TASK TO COMPLETE » Copy out every line of the material below without altering anything.

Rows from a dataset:
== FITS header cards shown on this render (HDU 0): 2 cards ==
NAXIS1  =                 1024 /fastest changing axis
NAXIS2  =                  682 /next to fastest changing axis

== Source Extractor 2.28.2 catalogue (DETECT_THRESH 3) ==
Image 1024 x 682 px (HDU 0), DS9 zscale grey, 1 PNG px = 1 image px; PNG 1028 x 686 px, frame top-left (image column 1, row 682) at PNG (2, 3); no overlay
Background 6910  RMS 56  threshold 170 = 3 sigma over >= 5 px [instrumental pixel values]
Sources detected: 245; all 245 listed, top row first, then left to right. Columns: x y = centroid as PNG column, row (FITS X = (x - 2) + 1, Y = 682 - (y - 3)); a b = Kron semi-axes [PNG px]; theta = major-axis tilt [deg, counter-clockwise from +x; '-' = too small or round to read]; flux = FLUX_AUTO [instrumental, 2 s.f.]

RESPONSE TO THE TASK »
== FITS header cards shown on this render (HDU 0): 2 cards ==
NAXIS1  =                 1024 /fastest changing axis
NAXIS2  =                  682 /next to fastest changing axis

== Source Extractor 2.28.2 catalogue (DETECT_THRESH 3) ==
Image 1024 x 682 px (HDU 0), DS9 zscale grey, 1 PNG px = 1 image px; PNG 1028 x 686 px, frame top-left (image column 1, row 682) at PNG (2, 3); no overlay
Background 6910  RMS 56  threshold 170 = 3 sigma over >= 5 px [instrumental pixel values]
Sources detected: 245; all 245 listed, top row first, then left to right. Columns: x y = centroid as PNG column, row (FITS X = (x - 2) + 1, Y = 682 - (y - 3)); a b = Kron semi-axes [PNG px]; theta = major-axis tilt [deg, counter-clockwise from +x; '-' = too small or round to read]; flux = FLUX_AUTO [instrumental, 2 s.f.]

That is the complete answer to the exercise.